MISSOULA — A second-half Washington run aside, Montana's win over the Huskies on Wednesday night was the most-complete game the Grizzlies have played against a Division I opponent this season.
Strong defense, well-executed offense and stout rebounding helped UM pull off one of its biggest upsets in years, and it should provide a big boost of confidence for the Grizzlies as they host Dickinson State at 4 p.m. Friday as they wind down their non-conference slate and head into Big Sky play.
Montana had played with USC and Georgia for long stretches, but slow starts had ultimately doomed the Grizzlies in those games. Zooming out to an 18-8 lead, UM led for over 32 minutes against Washington and looked like the better team for nearly all of those.
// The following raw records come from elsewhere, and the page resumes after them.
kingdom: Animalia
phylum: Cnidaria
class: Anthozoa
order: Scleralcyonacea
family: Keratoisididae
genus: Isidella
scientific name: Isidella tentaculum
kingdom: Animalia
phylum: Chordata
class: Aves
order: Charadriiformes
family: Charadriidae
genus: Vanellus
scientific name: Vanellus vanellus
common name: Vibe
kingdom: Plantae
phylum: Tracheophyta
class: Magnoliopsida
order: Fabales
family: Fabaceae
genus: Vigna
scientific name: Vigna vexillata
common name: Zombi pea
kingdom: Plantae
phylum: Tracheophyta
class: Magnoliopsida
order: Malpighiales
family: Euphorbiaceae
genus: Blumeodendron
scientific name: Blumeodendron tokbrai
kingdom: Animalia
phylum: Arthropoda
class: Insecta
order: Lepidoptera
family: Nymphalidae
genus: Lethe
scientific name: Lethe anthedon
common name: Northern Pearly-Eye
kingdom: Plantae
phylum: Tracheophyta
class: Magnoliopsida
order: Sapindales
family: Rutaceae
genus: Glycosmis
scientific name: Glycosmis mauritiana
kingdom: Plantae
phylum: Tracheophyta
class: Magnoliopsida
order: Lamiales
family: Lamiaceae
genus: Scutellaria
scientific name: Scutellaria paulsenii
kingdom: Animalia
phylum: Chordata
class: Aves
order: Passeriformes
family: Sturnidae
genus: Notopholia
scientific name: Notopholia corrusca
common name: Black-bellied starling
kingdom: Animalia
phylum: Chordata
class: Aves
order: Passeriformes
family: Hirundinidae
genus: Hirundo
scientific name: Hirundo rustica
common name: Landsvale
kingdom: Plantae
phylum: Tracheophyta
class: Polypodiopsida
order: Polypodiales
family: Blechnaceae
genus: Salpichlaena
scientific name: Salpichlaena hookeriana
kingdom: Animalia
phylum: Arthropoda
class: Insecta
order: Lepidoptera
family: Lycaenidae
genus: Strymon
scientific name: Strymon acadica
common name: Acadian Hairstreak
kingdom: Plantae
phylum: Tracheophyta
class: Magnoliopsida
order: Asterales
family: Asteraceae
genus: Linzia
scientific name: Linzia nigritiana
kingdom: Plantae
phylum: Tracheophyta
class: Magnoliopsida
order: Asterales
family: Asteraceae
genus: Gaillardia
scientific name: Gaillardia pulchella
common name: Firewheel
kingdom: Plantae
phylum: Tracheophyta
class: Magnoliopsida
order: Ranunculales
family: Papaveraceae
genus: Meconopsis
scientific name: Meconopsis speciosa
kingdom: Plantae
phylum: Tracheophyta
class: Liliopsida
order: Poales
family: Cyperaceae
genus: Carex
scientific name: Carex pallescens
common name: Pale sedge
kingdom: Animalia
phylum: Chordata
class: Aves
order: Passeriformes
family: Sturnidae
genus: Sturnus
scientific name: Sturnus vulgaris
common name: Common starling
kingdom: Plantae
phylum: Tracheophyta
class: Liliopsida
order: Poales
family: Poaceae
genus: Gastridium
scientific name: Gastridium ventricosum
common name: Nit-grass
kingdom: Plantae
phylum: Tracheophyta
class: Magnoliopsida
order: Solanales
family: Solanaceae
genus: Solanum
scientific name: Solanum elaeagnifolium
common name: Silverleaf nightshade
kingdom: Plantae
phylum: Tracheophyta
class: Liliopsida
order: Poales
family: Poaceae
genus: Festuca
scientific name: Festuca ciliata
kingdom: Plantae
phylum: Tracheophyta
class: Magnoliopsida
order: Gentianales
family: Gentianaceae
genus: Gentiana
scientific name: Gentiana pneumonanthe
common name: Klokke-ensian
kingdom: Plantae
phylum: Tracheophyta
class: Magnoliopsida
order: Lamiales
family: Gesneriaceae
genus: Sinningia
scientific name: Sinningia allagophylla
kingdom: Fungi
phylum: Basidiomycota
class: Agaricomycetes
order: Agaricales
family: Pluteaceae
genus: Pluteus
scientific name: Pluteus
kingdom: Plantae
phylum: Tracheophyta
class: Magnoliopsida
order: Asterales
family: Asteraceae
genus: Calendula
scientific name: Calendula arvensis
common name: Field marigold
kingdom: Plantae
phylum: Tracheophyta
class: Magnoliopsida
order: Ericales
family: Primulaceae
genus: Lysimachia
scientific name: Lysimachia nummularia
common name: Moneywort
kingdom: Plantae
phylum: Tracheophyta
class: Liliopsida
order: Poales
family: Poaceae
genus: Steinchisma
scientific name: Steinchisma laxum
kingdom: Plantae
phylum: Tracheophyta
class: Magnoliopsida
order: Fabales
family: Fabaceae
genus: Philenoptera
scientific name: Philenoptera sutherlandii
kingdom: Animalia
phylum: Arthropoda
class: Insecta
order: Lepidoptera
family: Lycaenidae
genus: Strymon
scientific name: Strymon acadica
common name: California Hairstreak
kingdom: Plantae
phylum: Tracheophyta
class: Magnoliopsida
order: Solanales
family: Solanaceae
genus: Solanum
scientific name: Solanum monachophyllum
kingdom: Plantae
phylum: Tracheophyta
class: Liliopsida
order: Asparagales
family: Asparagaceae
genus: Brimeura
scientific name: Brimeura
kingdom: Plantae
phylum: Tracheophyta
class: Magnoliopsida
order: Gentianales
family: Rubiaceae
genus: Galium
It was a markedly different performance than ones the Grizzlies had given in their four previous games against NCAA teams.
"That was the grit that had been missing," UM head coach Travis DeCuire told KGVO radio following the game. "We were wondering if we had it. Now we know it's there."
There were always going to be and likely still will be growing pains for the 2020-21 iteration of the Montana men's basketball team. That is what happens when your whittled-down rotation includes four players who either were not eligible to play last year or were not on the team.
Michael Steadman was ineligible due to transfer rules, Cameron Parker transferred in over the summer, and Brandon Whitney and Josh Bannan are freshmen.
Those four players accounted for 41 of 66 Grizzly points on Wednesday night in Seattle. Two sophomores — Kyle Owens and Josh Vazquez — supplied the other 15. DJ Carter-Hollinger, another sophomore, rounds out the seven-player rotation DeCuire has settled on.
There are not a lot of entrenched players on the Grizzlies to begin with and even fewer who get minutes. Mack Anderson, a junior, and Freddy Brown, a redshirt sophomore, are the most-tenured players on the team. Neither saw action against Washington.
So, with such a young and untested group — at least untested together — a win against a Pac-12 team means everything.
"We've been hard because we have so many new faces that we don't have the habits of a good basketball team," DeCuire said following the game. "Tonight we played with those habits for the most part."
Those habits include body language and rebounding, two things that UM struggled with earlier in the season. They are also two things the coaching staff has harped on, and well, it seems to have begun to work.
Montana played clean basketball, crashed the boards hard and executed its plays well. All of that has been missing for stretches this season, but again, when two of UM's point guards — Parker and Whitney — were not in Missoula last year, it was going to take some time to work through.
DeCuire was pleased with how the Grizzlies executed offensively against Yellowstone Christian last Saturday, and UM got in some much-needed work against an overmatched opponent it had every expectation of beating. It paid off.
The Grizzlies cause was helped by not dealing with much in the way of foul trouble against Washington as well as sinking the free throws they drew. Those are marks of a good team.
Now, though, comes the tough part for UM — continuing that run. The Grizzlies will obviously be heavily favored against NAIA Dickinson State (though they did fall against an NAIA opponent last year) and then be a heavy underdog when they travel to Arizona.
Following that, they will host Northern Arizona around the new year, which will begin Big Sky play in earnest and be a litmus test for just how far the team has come.
There is still plenty of work for this year's Grizzly roster, but the pieces are beginning to come together. And when that picture is finished, it could be a pretty good basketball team.